Looking at the tablet logs, we see this error over and over:

E1109 16:45:59.728824  117668 dbclient.go:107] error in stream 1, retrying after 5s: vttablet: rpc error: code = Unknown desc = table t1 not found in vttablet schema

Checking /schemaz confirms that this table is not seen by the schema engine:

$ curl -s http://localhost:15100/schemaz | tail -20

<table class="gridtable">

                <tr>
                        <th>Table</th>
                        <th>Fields</th>
                        <th>Primary Key</th>
                        <th>Type</th>
                        <th>Metadata</th>
                </tr>

        <tr class="low">
                        <td>dual</td>
                        <td></td>
                        <td></td>
                        <td>none</td>
                        <td>&lt;nil&gt;&lt;nil&gt;</td>
                </tr>

</table>

i.e. t1 nowhere in sight.

It seems that the root cause of the problem is the table + size query in go/mysql/flavor_mysql.go, e.g. for MySQL 8.0 it has:

SELECT t.table_name, t.table_type, unix_timestamp(t.create_time), t.table_comment, i.file_size, i.allocated_size 
                FROM information_schema.tables t, information_schema.innodb_tablespaces i 
                WHERE t.table_schema = database() and i.name = concat(t.table_schema,'/',t.table_name)

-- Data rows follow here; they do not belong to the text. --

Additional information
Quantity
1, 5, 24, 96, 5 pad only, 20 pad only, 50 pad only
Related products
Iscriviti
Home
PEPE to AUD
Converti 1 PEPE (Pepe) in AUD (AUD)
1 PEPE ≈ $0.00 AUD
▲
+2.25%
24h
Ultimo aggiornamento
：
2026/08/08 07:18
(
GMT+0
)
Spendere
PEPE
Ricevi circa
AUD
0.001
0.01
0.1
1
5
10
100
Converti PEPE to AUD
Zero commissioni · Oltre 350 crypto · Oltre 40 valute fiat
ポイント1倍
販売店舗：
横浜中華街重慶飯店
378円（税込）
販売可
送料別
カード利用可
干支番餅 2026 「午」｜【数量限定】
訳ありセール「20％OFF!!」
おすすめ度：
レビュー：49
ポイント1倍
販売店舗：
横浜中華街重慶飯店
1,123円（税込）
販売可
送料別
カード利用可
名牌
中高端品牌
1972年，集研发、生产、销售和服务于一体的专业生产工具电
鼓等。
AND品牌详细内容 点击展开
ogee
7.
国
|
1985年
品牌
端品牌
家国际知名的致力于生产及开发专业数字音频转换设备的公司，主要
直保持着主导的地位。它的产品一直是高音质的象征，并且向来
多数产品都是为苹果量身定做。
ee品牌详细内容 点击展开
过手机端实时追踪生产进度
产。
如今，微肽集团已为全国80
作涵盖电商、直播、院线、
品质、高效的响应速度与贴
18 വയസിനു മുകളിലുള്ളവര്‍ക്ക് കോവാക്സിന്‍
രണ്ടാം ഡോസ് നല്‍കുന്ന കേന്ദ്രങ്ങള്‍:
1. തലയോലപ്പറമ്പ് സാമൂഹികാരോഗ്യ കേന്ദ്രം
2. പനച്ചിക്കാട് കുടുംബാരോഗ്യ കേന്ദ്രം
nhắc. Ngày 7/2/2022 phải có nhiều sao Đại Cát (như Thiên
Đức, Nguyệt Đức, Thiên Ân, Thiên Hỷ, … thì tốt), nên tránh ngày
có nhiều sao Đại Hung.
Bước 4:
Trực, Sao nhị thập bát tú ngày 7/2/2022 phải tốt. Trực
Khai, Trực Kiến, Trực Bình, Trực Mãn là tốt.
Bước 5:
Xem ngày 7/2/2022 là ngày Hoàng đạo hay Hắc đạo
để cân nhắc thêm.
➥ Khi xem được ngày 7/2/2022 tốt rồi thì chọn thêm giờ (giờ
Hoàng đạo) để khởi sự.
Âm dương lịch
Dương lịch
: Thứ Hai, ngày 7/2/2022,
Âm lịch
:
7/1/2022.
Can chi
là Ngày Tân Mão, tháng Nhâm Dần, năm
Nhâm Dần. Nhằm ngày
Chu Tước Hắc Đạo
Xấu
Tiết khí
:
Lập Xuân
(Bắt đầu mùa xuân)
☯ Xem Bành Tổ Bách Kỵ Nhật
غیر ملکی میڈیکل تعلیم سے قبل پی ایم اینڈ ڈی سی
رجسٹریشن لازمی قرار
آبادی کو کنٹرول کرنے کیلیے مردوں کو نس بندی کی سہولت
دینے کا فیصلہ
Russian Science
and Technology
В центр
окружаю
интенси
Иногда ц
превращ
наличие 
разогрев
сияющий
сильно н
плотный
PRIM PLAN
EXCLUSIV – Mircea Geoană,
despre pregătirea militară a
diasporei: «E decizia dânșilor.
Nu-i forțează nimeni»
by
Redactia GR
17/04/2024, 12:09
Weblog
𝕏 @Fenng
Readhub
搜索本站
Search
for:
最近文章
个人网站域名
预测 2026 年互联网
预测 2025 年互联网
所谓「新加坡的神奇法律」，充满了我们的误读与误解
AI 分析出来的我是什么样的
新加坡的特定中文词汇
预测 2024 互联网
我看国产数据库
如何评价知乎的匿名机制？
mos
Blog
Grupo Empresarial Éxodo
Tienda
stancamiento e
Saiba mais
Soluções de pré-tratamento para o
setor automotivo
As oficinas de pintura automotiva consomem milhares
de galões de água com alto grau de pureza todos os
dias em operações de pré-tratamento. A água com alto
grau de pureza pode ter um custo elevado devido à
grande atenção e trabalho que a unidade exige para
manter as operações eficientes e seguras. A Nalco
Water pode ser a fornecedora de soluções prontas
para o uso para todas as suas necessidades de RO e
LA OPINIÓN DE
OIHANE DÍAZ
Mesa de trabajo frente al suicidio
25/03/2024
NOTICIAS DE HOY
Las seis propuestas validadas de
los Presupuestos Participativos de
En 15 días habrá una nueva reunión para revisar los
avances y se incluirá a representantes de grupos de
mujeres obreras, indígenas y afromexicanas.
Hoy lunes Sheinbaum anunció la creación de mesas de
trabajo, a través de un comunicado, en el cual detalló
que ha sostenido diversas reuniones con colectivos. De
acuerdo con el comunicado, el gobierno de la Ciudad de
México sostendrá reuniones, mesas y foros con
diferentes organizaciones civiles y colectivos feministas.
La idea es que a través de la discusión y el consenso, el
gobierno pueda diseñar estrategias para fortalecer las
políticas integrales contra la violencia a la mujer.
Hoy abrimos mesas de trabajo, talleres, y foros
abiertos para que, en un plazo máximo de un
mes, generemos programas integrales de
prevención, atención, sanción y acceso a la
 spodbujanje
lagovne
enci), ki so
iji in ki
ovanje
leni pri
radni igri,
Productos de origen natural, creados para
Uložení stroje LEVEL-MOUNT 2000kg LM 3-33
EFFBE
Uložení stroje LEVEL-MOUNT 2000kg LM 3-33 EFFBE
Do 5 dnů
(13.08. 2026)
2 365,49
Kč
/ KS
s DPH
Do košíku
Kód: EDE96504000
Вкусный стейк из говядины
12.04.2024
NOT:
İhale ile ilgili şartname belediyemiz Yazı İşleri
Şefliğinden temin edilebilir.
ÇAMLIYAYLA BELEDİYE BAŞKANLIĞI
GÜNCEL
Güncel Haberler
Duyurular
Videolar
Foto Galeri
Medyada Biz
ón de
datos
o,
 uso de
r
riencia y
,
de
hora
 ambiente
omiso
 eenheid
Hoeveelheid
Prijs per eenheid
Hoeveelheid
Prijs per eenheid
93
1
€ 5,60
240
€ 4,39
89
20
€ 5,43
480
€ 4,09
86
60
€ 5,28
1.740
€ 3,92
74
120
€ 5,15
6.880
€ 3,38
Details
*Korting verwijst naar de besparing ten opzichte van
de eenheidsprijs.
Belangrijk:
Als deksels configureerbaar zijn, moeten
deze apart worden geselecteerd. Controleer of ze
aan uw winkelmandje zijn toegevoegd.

This does not work for partitioned tables, since the innodb_tablespaces.name field for partitioned tables adds a #p#partition_name to the end of the schema + table_name string, e.g. something like:

mysql> select name from information_schema.innodb_tablespaces where name like '%t1%';
+----------------------+
| name                 |
+----------------------+
| vt_unsharded/t1#p#p0 |
| vt_unsharded/t1#p#p1 |
| vt_unsharded/t1#p#p2 |
| vt_unsharded/t1#p#p3 |
| vt_unsharded/t1#p#p4 |
| vt_unsharded/t1#p#p5 |
| vt_unsharded/t1#p#p6 |
| vt_unsharded/t1#p#p7 |
| vt_unsharded/t1#p#p8 |
| vt_unsharded/t1#p#p9 |
+----------------------+

instead of just vt_unsharded/t1 which the query expects.

aquarapid commented 3 years ago

To be clear, this will also affect doing a vreplication (MoveTables) migration from a source DB with partitioned tables.